A third possibility is that the Moon was formed from materials from Earth, rather than from Theia. However, for this to have occurred, it would have required an extremely unusual type of impact.
In their attempt to find an explanation, Prof. Walker and colleagues looked to another well-documented phenomenon in the early history of our solar system. According to evidence, both the Earth and Moon gathered additional material after the main collision, with the Earth collecting more of this debris and dust.
There was a lot of Tungsten in this new material, but comparatively little of it was of a lighter isotope known as Tungsten-182. Taking these two observations together, you would expect the Earth to have less Tungsten-182 than the Moon.
Sure enough, Prof. Walker and team compared the rocks from the Earth and Moon and found that the Moon had a slightly higher proportion of Tungsten-182. The key, however, is how much.
Prof. Walker said:
“The small, but significant, difference in the Tungsten isotopic composition between Earth and the moon perfectly corresponds to the different amounts of material gathered by Earth and the moon post-impact.”
“This means that, right after the moon formed, it had exactly the same isotopic composition as Earth’s mantle.”
This finding supports the hypothesis that the mass of material created by the collision, which later formed the Moon, must have mixed together thoroughly before the Moon coalesced and cooled.
This would explain why overall the isotopic fingerprints are similar, but those of Tunsgten-182 are slightly different.
It also largely rules out the idea that Theia was of similar composition, or that the Moon formed from material from Earth before the impact.
In both cases, such a perfect correlation between Tungsten-182 and the amounts of material gathered by the Moon and Earth post-impact would probably not have been observed.
Prof.

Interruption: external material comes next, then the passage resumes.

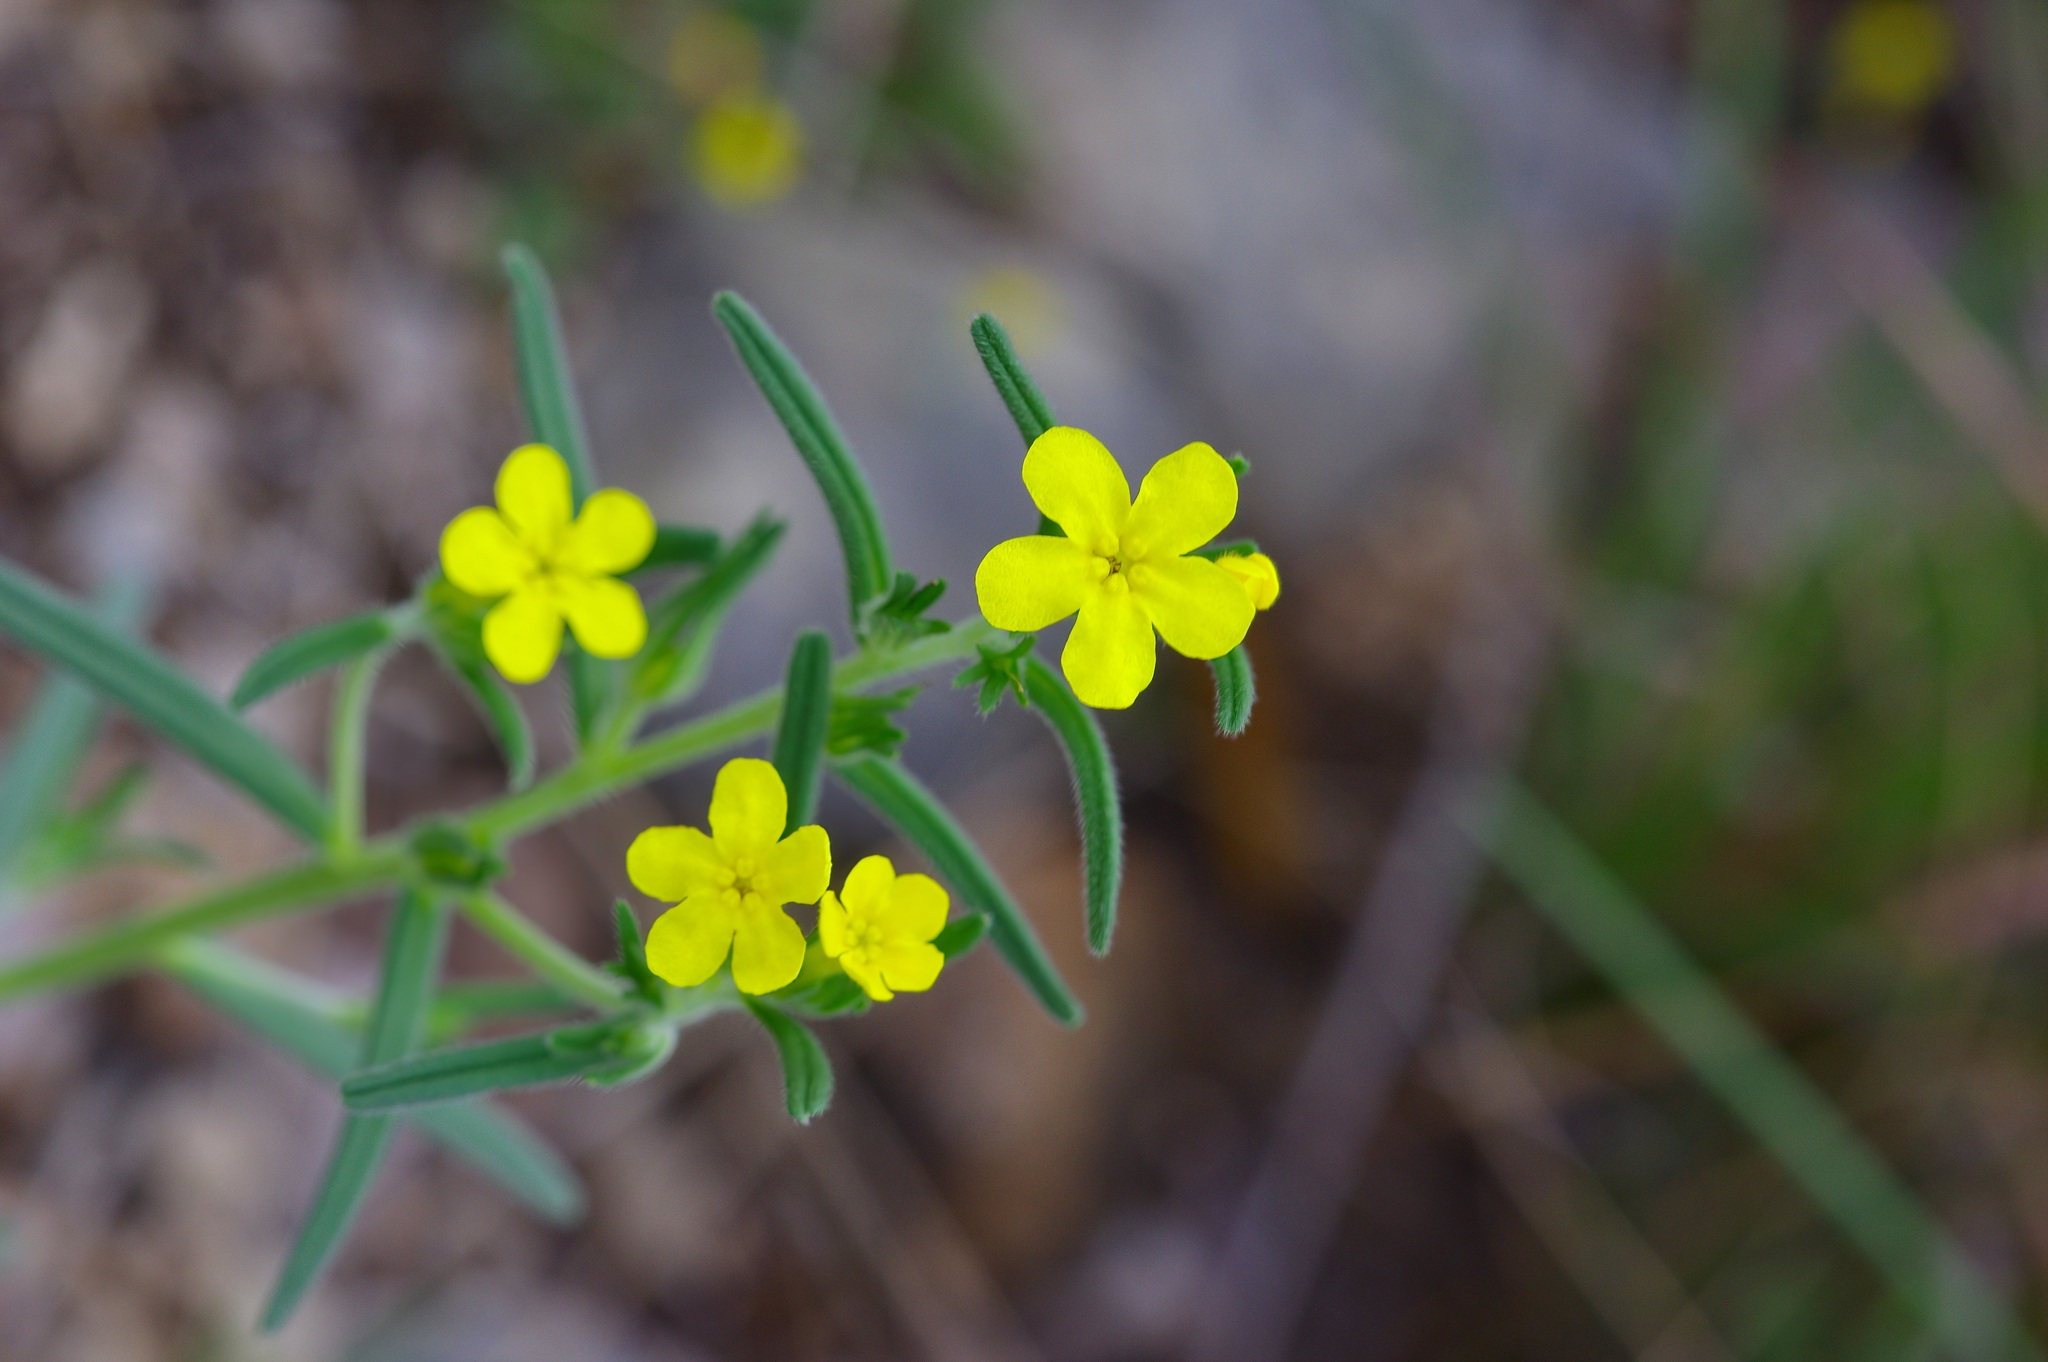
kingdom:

Walker said:
“This result brings us one step closer to understanding the close familial relationship between Earth and the moon. We still need to work out the details, but it’s clear that our early solar system was a very violent place.”
Citation: “Tungsten isotopic evidence for disproportional late accretion to the Earth and Moon,” Mathieu Touboul, Igor S. Puchtel & Richard J. Walker. Nature. Published 8 April, 2015. DOI: 10.1038/nature14355.